Antigua and Barbuda were established as British colonies from 1632 and shared in the sugar cane and slavery history common to most of the Leeward Islands. Construction of a British naval dockyard began in 1725, and the most famous officer to serve there was Captain (later Admiral) Horatio Nelson. The restored dockyard remains, as part of Antigua’s national park. The nation of Antigua and Barbuda gained independence from Britain in 1981.

St Kitts & Nevis were claimed for Spain by Christopher Columbus in 1493, but settled by the French from 1538. The British and French together wiped out the indigenous inhabitants and divided the island between them in the 1620s. Tobacco farming was introduced, followed by sugar cane and the inevitable African slaves. British and French rule alternated until 1783, when it became British. Independence from Britain was gained in 1983.

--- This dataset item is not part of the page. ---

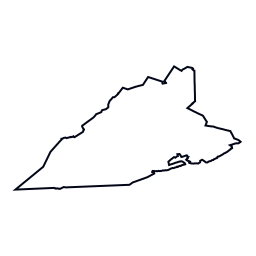 the district of Kubulu pag., Balvu, Latvia
{"feature_id": "27541924B35853557519757", "entity_name": "Kubulu pag.", "entity_type": "district", "adm_level": 2, "iso_a3": "LVA", "parent_name": "Latvia", "parent_adm1": "Balvu", "projection": "robinson", "projection_center": [27.241, 57.178], "detail": "fine", "context": "isolated", "style": "outline", "palette": "ink", "viewbox_px": 256, "rotation_deg": 0, "n_neighbors": 0, "source": "geoboundaries", "source_scale": "gbopen_adm2", "svg_char_len": 5277}
<svg xmlns="http://www.w3.org/2000/svg" viewBox="0 0 256 256"><path d="M15.4,189.6L54.2,187.9L54.4,188.2L55.2,188.2L55.3,188.3L55.5,188.5L55.9,188.7L56.1,188.7L56.4,188.5L57.2,188.3L58.5,188.8L59.2,188.6L59.8,188.9L60.1,188.8L61.2,188.3L63.8,187.0L65.6,187.4L129.5,184.8L132.5,182.6L132.9,182.4L147.4,177.2L154.2,173.5L153.7,172.2L152.2,172.0L152.3,171.5L152.4,171.3L152.6,171.0L153.3,171.1L153.9,171.0L154.2,171.0L154.5,171.1L155.0,171.2L156.4,171.1L157.6,171.2L158.0,171.1L158.4,170.9L158.7,170.9L159.2,171.0L160.0,171.1L160.8,170.9L161.2,171.0L162.6,170.5L162.9,170.4L163.2,170.5L163.6,170.5L164.1,170.4L164.4,170.5L164.5,170.5L165.3,170.3L165.5,170.2L166.3,170.3L166.9,170.2L167.9,170.1L169.2,169.5L170.6,168.7L171.5,168.4L172.2,168.1L172.6,168.0L173.6,168.1L173.8,168.1L174.6,167.7L174.8,167.6L176.3,167.2L176.7,167.0L176.8,166.9L176.9,167.0L177.1,167.0L177.7,167.0L177.8,166.8L178.0,166.7L178.2,166.4L178.3,166.4L178.5,166.4L178.9,166.3L179.1,166.2L179.5,166.0L179.8,165.9L179.9,166.0L180.0,166.0L180.0,165.9L180.5,165.8L180.8,165.7L180.9,165.8L181.0,165.7L181.4,165.4L181.6,165.3L182.1,165.2L183.2,164.8L183.9,164.7L184.0,164.5L185.0,164.4L185.3,164.3L185.3,164.2L185.2,164.0L184.9,164.1L185.0,163.9L184.9,163.5L184.9,163.4L184.4,162.9L183.4,162.2L182.8,161.8L181.8,161.3L181.4,161.3L181.2,161.3L180.6,161.3L180.3,161.4L180.2,161.4L180.1,161.5L179.8,161.5L179.7,161.5L179.2,161.6L178.9,161.8L178.7,161.8L178.4,161.9L178.0,162.0L177.7,162.2L177.3,162.3L176.8,162.4L176.6,162.5L176.1,162.6L175.1,162.9L174.9,163.0L174.5,163.1L173.8,163.5L172.4,163.9L169.1,165.0L168.5,162.2L168.4,161.7L171.0,159.4L171.8,158.8L172.5,158.3L172.7,158.1L173.9,157.2L174.1,157.1L175.3,157.7L177.1,156.3L177.3,156.2L177.9,156.0L177.4,154.2L179.5,154.0L180.3,155.0L180.9,156.0L181.4,157.0L183.6,156.4L184.3,156.1L186.4,155.4L186.5,155.5L186.8,155.6L187.1,155.6L187.1,155.9L187.1,156.0L187.5,156.4L187.4,156.7L187.6,156.8L187.5,157.2L187.6,157.3L187.8,157.3L187.7,157.4L187.8,157.6L187.9,157.8L187.9,158.0L187.1,158.6L186.9,159.0L186.4,159.5L186.6,159.6L186.6,159.8L186.9,160.0L186.7,160.2L186.9,160.4L190.0,161.6L189.8,162.0L189.1,162.4L189.2,162.8L189.3,162.8L189.5,162.9L189.8,162.9L190.1,163.1L190.3,163.2L190.6,163.2L190.8,163.2L191.0,163.4L193.5,163.6L194.9,163.4L195.9,163.4L196.5,163.3L197.8,163.5L198.3,163.5L198.9,163.0L199.3,162.8L199.7,162.6L200.0,162.4L200.1,162.0L200.2,161.8L200.2,161.5L200.2,161.3L200.2,161.0L200.2,160.8L200.4,160.7L201.3,160.2L201.8,159.8L202.0,159.8L202.3,159.8L202.8,160.1L204.2,161.1L204.6,161.3L205.1,161.8L205.3,161.9L205.8,162.3L206.0,162.4L206.5,162.5L207.6,162.4L208.1,161.9L208.3,161.7L208.7,161.5L209.4,161.4L209.8,161.2L210.2,161.1L210.6,161.1L210.9,161.0L211.5,160.5L212.0,160.2L212.8,160.0L213.2,160.0L213.7,159.4L213.8,159.3L214.7,159.0L214.9,158.8L215.6,158.6L216.0,158.3L216.4,158.1L216.8,158.1L217.2,157.9L217.2,157.7L217.3,157.5L217.6,156.8L217.6,156.7L217.8,156.6L218.6,156.5L218.9,156.5L219.2,156.3L219.9,156.0L220.7,155.5L221.4,155.2L222.3,154.6L222.9,154.3L223.9,153.5L224.3,153.3L224.9,153.2L225.4,152.7L226.1,152.5L226.6,152.2L226.9,152.0L227.3,151.8L227.5,151.6L227.9,151.3L228.7,150.6L229.3,150.3L229.5,150.2L230.0,149.6L230.4,149.4L230.7,148.8L230.9,148.7L231.5,148.6L231.8,148.2L232.1,148.1L232.1,147.7L232.0,147.4L231.8,147.3L231.8,147.1L231.8,146.6L231.8,146.4L231.7,146.3L231.5,146.1L230.8,145.8L230.3,145.4L230.0,145.2L235.7,143.4L236.3,143.3L236.9,143.3L237.5,143.3L238.5,143.3L240.1,142.2L240.6,141.8L239.6,140.9L238.5,140.1L237.5,139.6L236.7,139.3L236.5,139.2L236.4,139.2L235.4,138.9L234.9,138.6L234.1,138.4L234.0,138.2L233.8,137.6L232.7,135.5L232.1,134.2L231.0,132.4L230.4,131.1L225.7,130.0L222.4,129.1L218.9,128.3L218.3,128.2L214.5,127.0L213.4,126.5L212.8,126.5L210.3,126.3L205.5,125.5L206.9,121.8L206.4,121.2L203.0,115.8L202.8,115.6L202.4,115.4L198.6,113.7L195.6,112.2L192.9,110.9L190.5,109.6L189.8,109.3L187.4,108.1L192.4,103.8L192.1,103.7L192.5,103.3L194.2,101.9L194.8,101.4L195.1,101.3L195.0,99.9L194.9,91.7L194.8,91.4L194.7,84.9L194.7,83.6L194.6,83.4L194.5,79.3L194.5,76.9L194.5,76.4L194.4,70.7L193.7,70.5L192.5,69.4L193.1,68.8L193.1,68.6L192.1,67.9L187.7,67.0L187.4,66.9L184.4,68.7L183.0,69.3L181.7,70.4L181.6,70.5L181.5,70.8L180.1,70.1L174.1,66.4L165.1,79.9L164.3,81.1L165.1,81.6L165.1,82.3L166.1,82.9L166.1,83.0L162.6,83.6L162.5,83.3L162.4,83.1L162.5,81.7L148.1,77.0L142.9,84.9L138.8,85.9L135.2,86.9L127.8,89.4L122.8,87.7L118.6,93.2L118.4,93.2L118.1,93.3L118.1,93.5L118.3,93.5L117.9,93.7L117.9,93.8L118.0,94.1L114.6,97.1L114.4,97.2L113.1,97.2L112.8,97.3L112.5,97.8L109.5,101.2L108.2,104.7L108.3,106.5L108.4,107.0L107.9,107.7L107.2,108.2L106.0,109.1L105.5,109.3L102.1,110.2L101.9,110.4L101.8,110.6L101.5,111.8L101.0,112.2L100.0,112.7L98.4,113.3L96.5,114.1L96.3,114.1L94.5,116.4L93.3,117.6L82.5,125.5L82.1,125.9L82.1,126.1L82.3,126.9L83.1,128.4L83.6,129.0L84.0,129.4L84.0,129.5L83.8,129.5L83.5,130.0L83.1,131.5L82.9,131.9L74.5,137.2L74.3,137.2L73.6,136.5L73.4,136.9L73.2,136.9L72.8,136.7L72.5,136.7L72.2,136.9L71.8,136.9L71.6,136.9L71.4,137.0L71.2,137.1L70.8,137.0L70.7,137.2L70.1,137.1L69.6,137.3L66.5,138.1L65.5,137.6L64.3,137.8L63.8,137.9L63.3,138.1L62.6,138.7L61.5,138.8L61.6,139.2L61.6,139.5L59.6,141.6L50.5,151.8L49.4,154.0L48.6,155.7L43.2,166.8L15.4,189.6Z" fill="none" stroke="#020617" stroke-width="2"/></svg>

Montserrat is a British overseas territory first colonized in 1632. Its sugar cane, rum and slavery based economy largely failed in the 19th century, and agriculture mostly returned to subsistence smallholdings. In 1989 Hurricane Hugo damaged 90% of the island's buildings and crippled tourism. Further blows were dealt by the 1995 and 1997 eruptions of the Soufriere Hills volcano, which buried Plymouth, the capital, and killed nineteen people. Half the population left the island, and there was a further eruption in 2003. However, tourism is gradually recovering, following the construction of a new capital and airport.